2025.06.10 New! 議会改革
【セミナーレポート】政策サイクル推進地方議会フォーラム「『地方議会からの制政策サイクル』と成熟度モデル、議会DXのミライ」
2025年5月24日(土)、日本生産性本部主催の「政策サイクル推進地方議会フォーラム」公開セミナー(報告会)が開催されました。「『地方議会からの政策サイクル』と成熟度モデル、議会DXのミライ」をテーマに、報告会、セミナー、パネルディスカッションが行われました。その様子をレポートします。
【第1部】報告会:「成熟度評価モデル実装かの到達点と展望」
報告会では実践報告者として、福島県会津若松市議会議員・議会評価特別委員会副委員長の松崎新氏が登壇し、会津若松市議会における「地方議会成熟度モデル」の取組経過や今後の展望についての報告が行われました。
松崎氏からは、「会津若松市議会での取組の経過」、「実装化に向けた取組での気づき」、「今後の展望」の3構成での報告があり、中でも議会評価を行う目的を明確化していく必要を指摘。「『議会プロフィール』の作成が理想的な姿(ビジョン)を実現するための課題の共有に必要だ」と語りました。
質疑応答では、議会プロフィールの重要性に気づいた経緯や、評価指標、課題についての質問が飛び交い、議会モニター制度での高校生へのアプローチ手法等についての話題も盛り上がりを見せました。
【第2部】セミナー:議会DX講演・実践報告
セミナーでは、江藤俊昭氏(大正大学地域創生学部教授)、河村和徳氏(拓殖大学政経学部教授)による講演と、岩﨑弘宜氏(茨城県取手市情報管理課長)による実践報告が行われました。

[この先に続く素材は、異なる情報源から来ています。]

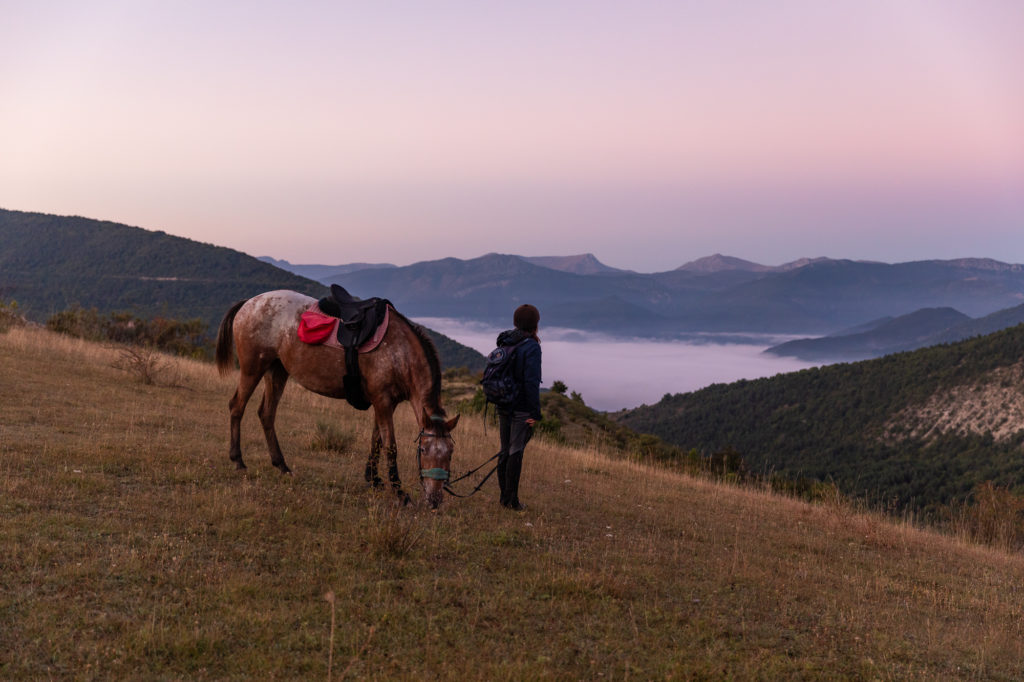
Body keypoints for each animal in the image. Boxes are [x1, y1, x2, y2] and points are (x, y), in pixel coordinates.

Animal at [211, 286, 460, 503]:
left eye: (450, 453)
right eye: (424, 450)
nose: (435, 499)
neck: (400, 352)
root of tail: (249, 303)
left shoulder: (386, 403)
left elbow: (375, 440)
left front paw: (373, 479)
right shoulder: (383, 401)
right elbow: (390, 446)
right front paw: (399, 493)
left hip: (277, 371)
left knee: (266, 414)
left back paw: (281, 465)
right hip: (252, 369)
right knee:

まず、江藤氏による「議会からの政策サイクルと議会DX」の講演が行われました。江藤氏は、議員提案条例の「評価」は大事だが、それだけではないとし、行政改革や議会改革において重要であるPDCAサイクルのDに、討議、決定という2つのDを加えたPDDDCAサイクルという発想と手法の開発が必要であると論じました。
次に河村氏による「議会DXとDC(デジタルコミュニケーション)」の講演が行われました。河村氏は、DC活用の論点として、「開かれた多様性のある議会の創出」、「危機に強い議会」、「効率的な議会」の3点を挙げ、DC活用の壁についても論じました。
次に、岩﨑氏による「取手市での実践報告」が行われました。岩﨑氏は、議会にICTを活用した事例の説明の他、なぜ取手市がICTの活用を促進できたのか、人が議会を運営することへの「愛」を語りました。
パネルディスカッション:「議会DXと政策サイクルのミライ」
最後に登壇者4名によるパネルディスカッションが行われました。パネルディスカッションでは、AIを利用することで、全てをAIに任せてしまう議員が増えてきていることへの懸念があるとし、議員同士の話し合いや市民との意見交換を深めていくことの必要性が注目されました。
また、「人間の営みと、どこまで機械に任せるか。議員が機械に任せてしまうところをどう成長させていくかが課題である」とし、「システムに適応できない人が政治家になれないミライもどうなのか」といった議論がなされ、ディスカッションは終了となりました。